Tra le moschee - Varanasi vanta anche una folta comunità musulmana - spiccano quella di Aurangzeb - situata nel cuore della città indù, con minareti alti 71 metri sul Gange, costruita con le colonne depredate nei templi indù; alcune guardie armate la proteggono da eventuali attacchi dei fedeli indù - e quella di Alamgir - nella zona settentrionale, era un tempio indù dedicato a Vishnu, del quale conserva ancora la parte inferiore, secondo una strana mescolanza religiosa e architettonica. Le invasioni musulmane, iniziate nell’XI secolo, hanno lasciato una forte traccia nella città sacra dell’Induismo.
Da non perdere è anche il Forte Ram Nagar, situato sulla riva opposta del Gange, raggiungibile con un traghetto che parte dagli ultimi ghat. Costruito nel XVII secolo, il forte è la sede ufficiale dei Maharaja di Varanasi, e ospita un museo - aperto ai visitatori - dove sono conservati ornamenti e gioielleria appartenenti alle cortigiane, antichi broccati, collezioni di armi e un’imitazione del letto reale. A Varanasi, inoltre, importante centro di studi indù, si trova la Benares Hindu University, una delle migliori dell’India, alla quale convergono studenti da tutto il paese. Costruita agli inizi del Novecento, conserva un’importante collezione di dipinti in miniatura e di sculture, ed è aperta ai visitatori.
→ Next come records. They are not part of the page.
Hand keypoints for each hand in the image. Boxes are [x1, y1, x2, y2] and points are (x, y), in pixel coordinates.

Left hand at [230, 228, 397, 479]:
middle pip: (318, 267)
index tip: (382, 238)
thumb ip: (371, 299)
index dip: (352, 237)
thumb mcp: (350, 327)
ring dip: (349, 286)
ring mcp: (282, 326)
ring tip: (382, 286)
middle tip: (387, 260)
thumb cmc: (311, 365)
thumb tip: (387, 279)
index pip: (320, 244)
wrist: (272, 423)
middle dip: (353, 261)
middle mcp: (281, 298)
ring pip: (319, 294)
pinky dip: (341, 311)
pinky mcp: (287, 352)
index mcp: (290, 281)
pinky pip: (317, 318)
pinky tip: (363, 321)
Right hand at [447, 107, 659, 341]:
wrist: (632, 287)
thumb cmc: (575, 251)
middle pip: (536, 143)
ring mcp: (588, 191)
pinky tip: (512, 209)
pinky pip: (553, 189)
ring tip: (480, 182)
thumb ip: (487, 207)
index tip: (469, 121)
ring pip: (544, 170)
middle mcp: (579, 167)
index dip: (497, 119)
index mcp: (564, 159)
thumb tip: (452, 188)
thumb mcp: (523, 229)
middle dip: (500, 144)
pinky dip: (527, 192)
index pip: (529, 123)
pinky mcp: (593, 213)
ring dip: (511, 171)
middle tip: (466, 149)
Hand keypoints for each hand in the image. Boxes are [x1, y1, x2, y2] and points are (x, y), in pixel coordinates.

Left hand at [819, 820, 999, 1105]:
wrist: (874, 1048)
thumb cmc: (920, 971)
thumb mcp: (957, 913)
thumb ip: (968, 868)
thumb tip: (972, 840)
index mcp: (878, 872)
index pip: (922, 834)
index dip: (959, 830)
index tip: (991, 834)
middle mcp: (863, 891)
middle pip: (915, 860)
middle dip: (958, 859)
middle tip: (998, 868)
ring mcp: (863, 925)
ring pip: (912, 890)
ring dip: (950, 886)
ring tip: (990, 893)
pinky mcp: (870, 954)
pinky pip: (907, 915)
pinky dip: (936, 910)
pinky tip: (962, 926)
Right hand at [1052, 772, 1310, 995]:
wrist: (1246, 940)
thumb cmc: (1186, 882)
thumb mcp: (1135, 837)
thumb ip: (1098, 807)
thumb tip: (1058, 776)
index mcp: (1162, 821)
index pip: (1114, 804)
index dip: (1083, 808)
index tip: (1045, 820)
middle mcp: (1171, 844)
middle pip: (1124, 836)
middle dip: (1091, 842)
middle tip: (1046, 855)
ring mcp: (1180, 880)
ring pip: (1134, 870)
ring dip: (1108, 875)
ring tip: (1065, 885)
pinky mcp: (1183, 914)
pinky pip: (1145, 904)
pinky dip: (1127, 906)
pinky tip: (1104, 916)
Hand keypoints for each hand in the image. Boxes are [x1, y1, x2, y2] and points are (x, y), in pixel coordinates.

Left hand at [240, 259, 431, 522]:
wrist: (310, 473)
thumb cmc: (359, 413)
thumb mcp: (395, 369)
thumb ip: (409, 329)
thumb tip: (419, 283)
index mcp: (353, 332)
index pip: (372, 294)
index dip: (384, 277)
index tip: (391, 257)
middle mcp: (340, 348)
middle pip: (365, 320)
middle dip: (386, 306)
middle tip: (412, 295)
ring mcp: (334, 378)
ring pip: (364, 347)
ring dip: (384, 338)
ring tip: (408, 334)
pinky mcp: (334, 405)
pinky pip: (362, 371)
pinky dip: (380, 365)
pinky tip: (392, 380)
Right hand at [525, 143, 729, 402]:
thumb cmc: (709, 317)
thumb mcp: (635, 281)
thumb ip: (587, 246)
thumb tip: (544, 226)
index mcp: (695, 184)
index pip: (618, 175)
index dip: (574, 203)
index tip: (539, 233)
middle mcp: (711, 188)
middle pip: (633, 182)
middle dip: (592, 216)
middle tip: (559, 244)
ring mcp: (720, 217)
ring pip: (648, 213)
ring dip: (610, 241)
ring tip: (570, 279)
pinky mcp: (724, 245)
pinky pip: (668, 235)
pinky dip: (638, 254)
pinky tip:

Ad appena dieci chilometri, infine, si trova la cittadina di Sarnath, dove il Buddha, per la prima volta, insegnò il suo cammino verso l’Illuminazione, venticinque secoli fa. Ma, al di là dei monumenti più o meno notevoli, una passeggiata a piedi o in risciò fra le viuzze che costeggiano i ghat, fra la zona musulmana e i mercati indù, da sola giustifica una visita a Varanasi, città millenaria, e permette di assaporarne l’anima più intima.